Premature Infants More Susceptible to Heart Conditions
Researchers from the University of Oxford in England told Medical News Today that premature infants are more susceptible to acquiring heart conditions later on in life.
In a study published in the Journal Circulation, the researchers confirmed that premature babies experience a different way of developing their hearts which already work as an adult compared to full-term babies.
Since the heart of premature babies work harder than full-term born ones, they are more likely to experience heart conditions as they get older, a source told Medical News Today.
The researchers of the study studied 102 premature babies from their birth and 132 babies who were born at full-term and without any complications.
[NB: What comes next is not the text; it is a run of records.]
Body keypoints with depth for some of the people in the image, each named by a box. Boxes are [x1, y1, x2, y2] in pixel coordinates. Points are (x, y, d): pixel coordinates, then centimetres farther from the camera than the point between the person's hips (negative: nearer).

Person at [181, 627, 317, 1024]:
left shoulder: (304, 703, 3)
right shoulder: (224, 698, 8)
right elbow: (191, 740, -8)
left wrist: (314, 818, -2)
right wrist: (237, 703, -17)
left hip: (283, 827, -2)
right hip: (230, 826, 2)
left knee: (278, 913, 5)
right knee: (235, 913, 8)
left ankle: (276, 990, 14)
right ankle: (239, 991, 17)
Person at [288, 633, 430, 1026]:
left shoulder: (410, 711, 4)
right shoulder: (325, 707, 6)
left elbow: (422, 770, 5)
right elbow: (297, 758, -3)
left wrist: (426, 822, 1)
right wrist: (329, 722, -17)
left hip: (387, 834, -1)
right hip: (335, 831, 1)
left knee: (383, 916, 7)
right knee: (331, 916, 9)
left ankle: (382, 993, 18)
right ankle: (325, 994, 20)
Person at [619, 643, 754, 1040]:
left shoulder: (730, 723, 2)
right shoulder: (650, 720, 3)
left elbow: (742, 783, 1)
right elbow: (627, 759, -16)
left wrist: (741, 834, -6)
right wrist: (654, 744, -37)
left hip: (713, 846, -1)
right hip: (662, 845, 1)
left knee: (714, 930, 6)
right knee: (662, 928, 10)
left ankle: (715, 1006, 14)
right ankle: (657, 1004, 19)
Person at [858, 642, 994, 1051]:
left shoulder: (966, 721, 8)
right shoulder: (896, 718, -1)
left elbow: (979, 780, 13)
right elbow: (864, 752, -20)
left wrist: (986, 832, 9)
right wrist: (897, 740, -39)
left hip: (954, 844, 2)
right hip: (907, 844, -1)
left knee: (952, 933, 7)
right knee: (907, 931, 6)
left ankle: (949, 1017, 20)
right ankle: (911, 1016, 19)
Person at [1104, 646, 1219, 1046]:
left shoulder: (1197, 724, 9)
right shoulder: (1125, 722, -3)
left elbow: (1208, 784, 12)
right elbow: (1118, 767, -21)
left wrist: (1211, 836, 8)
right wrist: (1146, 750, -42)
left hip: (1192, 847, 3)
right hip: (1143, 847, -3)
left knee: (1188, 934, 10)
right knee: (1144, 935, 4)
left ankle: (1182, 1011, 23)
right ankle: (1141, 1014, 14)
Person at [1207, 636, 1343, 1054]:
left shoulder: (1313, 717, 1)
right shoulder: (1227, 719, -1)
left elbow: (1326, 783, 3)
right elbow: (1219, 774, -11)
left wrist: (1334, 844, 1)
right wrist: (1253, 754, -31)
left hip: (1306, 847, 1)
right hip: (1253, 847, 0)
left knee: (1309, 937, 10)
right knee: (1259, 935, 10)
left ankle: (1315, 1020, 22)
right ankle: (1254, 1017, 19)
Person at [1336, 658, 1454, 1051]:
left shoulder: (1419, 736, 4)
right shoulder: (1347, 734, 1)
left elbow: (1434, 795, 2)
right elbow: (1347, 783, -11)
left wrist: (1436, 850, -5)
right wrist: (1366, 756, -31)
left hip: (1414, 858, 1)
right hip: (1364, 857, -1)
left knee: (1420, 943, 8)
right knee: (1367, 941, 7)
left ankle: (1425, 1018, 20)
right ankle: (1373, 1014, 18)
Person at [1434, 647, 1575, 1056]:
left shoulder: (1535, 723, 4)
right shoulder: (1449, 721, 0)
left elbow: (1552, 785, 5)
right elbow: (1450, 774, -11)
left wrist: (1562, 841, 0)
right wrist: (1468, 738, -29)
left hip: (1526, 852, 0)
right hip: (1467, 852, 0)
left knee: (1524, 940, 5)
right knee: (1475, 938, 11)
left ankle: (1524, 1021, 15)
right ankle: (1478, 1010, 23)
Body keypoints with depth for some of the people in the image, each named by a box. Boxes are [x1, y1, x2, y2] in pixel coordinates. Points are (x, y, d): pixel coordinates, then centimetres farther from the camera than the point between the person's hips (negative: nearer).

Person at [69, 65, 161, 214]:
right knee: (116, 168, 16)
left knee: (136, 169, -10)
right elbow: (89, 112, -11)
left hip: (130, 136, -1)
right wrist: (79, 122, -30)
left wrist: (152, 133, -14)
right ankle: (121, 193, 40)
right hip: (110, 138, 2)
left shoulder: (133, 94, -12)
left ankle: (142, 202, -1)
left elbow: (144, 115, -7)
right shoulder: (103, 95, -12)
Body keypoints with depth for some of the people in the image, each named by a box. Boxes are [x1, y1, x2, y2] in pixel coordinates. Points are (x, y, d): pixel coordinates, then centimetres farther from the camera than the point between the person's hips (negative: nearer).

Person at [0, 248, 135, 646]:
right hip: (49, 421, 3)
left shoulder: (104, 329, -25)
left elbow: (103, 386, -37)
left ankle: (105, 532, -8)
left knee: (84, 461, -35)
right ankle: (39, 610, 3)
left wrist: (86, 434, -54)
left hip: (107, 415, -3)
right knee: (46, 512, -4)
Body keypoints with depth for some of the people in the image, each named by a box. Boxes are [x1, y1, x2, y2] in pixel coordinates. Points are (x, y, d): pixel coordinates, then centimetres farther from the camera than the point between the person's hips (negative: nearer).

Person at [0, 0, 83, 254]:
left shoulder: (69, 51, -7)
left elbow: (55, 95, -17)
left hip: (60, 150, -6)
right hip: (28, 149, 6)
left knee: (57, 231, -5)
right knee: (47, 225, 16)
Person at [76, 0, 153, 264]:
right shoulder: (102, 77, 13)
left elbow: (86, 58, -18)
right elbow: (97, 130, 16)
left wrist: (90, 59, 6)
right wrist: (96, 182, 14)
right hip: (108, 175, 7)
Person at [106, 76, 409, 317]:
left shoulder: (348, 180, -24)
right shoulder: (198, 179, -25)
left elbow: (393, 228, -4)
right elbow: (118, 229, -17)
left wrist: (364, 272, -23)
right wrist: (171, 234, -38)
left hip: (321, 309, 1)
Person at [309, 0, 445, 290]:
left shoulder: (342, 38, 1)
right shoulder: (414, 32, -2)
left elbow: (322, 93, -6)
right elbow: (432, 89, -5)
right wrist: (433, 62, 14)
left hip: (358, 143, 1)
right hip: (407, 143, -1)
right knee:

Statistics showed that 14% of the premature babies were born at less than 28 weeks, 51% were born between 28 and 31 weeks and 31% were born between 32 and 32 weeks.
All of the infants who were born in the 1980s were monitored until they were 23 and 28 years old. Standard heart evaluations and measurements of blood pressure and cholesterol were also monitored and recorded.
Results of the study showed that the right ventricle of the heart was significantly different in adults who were born as premature babies.
Professor Paul Lesson, cardiologist at the Cardiovascular Clinical Research Facility University of Oxford told Medical News Today that 10% of adults today were premature babies and may be at higher risks for cardiovascular problems.